Two Simple Tips To Catch Editing Errors
I have two really simple tips that I’ve used for decades for catching errors in my articles and stories before sending them to my editors. Also as I don’t have an editor (yet) for my blog posts I have to do my own proofreading and editing to catch the most egregious of my writing errors.
Unless we are trained as professional proofreaders or have taken a lot of time to learn the techniques of proofreading we are not capable of catching most of the mistakes we make when writing.
I can spot an off by one error in a couple of thousand lines of source code just by glancing at it, and a friend of mine who has done work for my video game development company has a Masters in Publishing and has spent part of her past career editing science papers for various renowned scientists. She can spot a misplaced comma or a misspelled word or a hanging participle in hundreds of pages of text. Proofreading in code or text is a skill that can be learned and the more you expose yourself to the act of proofreading the more proficient you become at it.
I have a terrible habit that as I am writing I skip over words as I type. My brain says one thing, my fingers type something else. My brain is working faster than my fingers and my brain isn’t saying all of the words it wants to say so what I wanted to say and what I write are two different things. You always have to proofread carefully to ensure you didn’t out anything. (didn’t miss out anything.)
I’m used to working with editors at magazines who make it their job to catch my stupid usage mistakes. Unfortunately with a personal blog I don’t have that luxury, without an editor looking over my shoulder a lot more errors slip through. Editors are always happy with my submitted work and tell me how clean it is but when you are writing for a specific human being whom you have met in person and you know they are going to read your submission, you take greater care in your craft. When you are just slapping something on the blog, careful sentence construction sometimes takes a back seat to just banging out the words.
When I first started posting on my blog I was concentrating on the technical aspects of getting everything set up and working, the proofreading very much took a back seat. The editing on the first half dozen articles was dreadful and I had slipped out of my old habits of preparing articles for a human to read.
I was somewhat anguished by the piss poor editing and proofreading job I had done because I’ve come down hard on professional magazine editors pressed for time that have in the past churned up my perfectly understandable written work into something that looks like it was thrown together by arranging words randomly.
When I am reading someone else’s blog, if they have poor writing skills or sloppy editing, I leave pretty much in the first 30 seconds or so no matter how compelling their content appears to be. Bad writing just makes my brain itch.
Once the website was up and running and I was happy with most of it I went back at the end of the first week and read aloud my earlier posts, edited them for mistakes, and re-published the articles before anyone really noticed. Perhaps a hundred people in that first week paid attention. See? There is a reason not to have lots of traffic at the beginning!

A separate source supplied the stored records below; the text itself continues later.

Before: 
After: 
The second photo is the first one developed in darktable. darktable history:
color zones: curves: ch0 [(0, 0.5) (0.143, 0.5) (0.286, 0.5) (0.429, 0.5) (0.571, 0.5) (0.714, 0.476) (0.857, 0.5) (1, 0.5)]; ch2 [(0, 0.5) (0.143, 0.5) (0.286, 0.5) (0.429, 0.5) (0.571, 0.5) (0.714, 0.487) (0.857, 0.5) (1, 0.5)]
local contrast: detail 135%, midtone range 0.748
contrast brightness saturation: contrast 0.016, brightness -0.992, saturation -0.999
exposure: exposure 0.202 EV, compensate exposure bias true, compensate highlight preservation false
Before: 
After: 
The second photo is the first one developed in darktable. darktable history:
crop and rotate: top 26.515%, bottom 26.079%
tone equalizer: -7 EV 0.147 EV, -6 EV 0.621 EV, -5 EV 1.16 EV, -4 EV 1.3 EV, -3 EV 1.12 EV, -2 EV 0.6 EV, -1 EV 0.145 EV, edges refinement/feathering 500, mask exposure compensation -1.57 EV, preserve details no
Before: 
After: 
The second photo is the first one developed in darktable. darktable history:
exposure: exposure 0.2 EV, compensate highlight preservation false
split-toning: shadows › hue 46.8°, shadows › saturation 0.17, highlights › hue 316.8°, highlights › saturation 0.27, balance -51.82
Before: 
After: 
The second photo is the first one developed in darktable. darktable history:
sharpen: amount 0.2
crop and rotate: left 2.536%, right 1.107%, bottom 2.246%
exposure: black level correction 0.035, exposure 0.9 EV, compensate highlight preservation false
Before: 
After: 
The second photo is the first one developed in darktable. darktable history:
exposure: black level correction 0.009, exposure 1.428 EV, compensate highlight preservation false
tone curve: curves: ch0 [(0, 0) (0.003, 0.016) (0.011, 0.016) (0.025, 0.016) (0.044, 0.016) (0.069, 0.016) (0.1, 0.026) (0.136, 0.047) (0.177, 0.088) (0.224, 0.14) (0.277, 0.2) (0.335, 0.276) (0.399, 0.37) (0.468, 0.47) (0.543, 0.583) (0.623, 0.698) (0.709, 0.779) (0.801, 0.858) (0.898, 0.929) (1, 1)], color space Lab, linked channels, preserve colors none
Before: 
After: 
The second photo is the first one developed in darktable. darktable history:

Tip #1: Slowly read your article aloud.
When we read to ourselves using our “inner voice” we scan the text a lot more than we will admit to. Our eyes skip ahead, our inner voice fills in missing words, and our brain makes assumptions about what the sentence is trying to say and how it is going to say it.
After you’ve done all of your editing, sit down, clear your throat, and read your entire post aloud, to yourself. You need to read the title, the text, every heading, every bullet point, including the numbers or letters of the bullet point if they are indexed, every number and every word. Every word in a graphic image needs to be read too if you created it or you have the ability to fix any errors you may find.
I would say that this one simple technique can catch greater than 90% of the proofreading errors in your blog posts.
Before I hit that publish button, as part of my pre-post check off list , once I am convinced I am done with the editing of my final draft, I read aloud the entire article to ensure it is actually readable and before it goes live.
Tip #2: Keep a checklist.
For each post I create I have to proofread carefully, add in the Google AdSense code, schedule the date and time for a future posting, ensure that all the links are correct, any dependent files are uploaded, view the post in both Internet Explorer and Firefox and a half-dozen other small details.
Trying to track all of the micro-tasks I need to complete before an article goes live on my website couldn’t be done whilst in the throes of the creative process. There needs to be some systematised process that will track all of the minutiae for me whilst I get on with the writing. By maintaining a pre-post checklist I can ensure that even if I missed a few dotted I’s or several crossed T’s that at least 99% of the article will be correct, proper section headings are in place, and I’ve remembered that this time I need to set the article’s appropriate categories.
The checklist doesn’t need to be elaborate and it doesn’t need to change for each article. I’ve created a template page in Microsoft OneNote that sits right next to my monthly posting schedule. I use the template when a new month begins and I am collecting all of my ideas for posts together. After the checklist has been set up it becomes applicable to all of the articles I write from that point forward.
These two simple tips help me ensure that my articles and blog posts have most of the egregious errors taken care of. I hope that these tips can help you do the same on your blog too.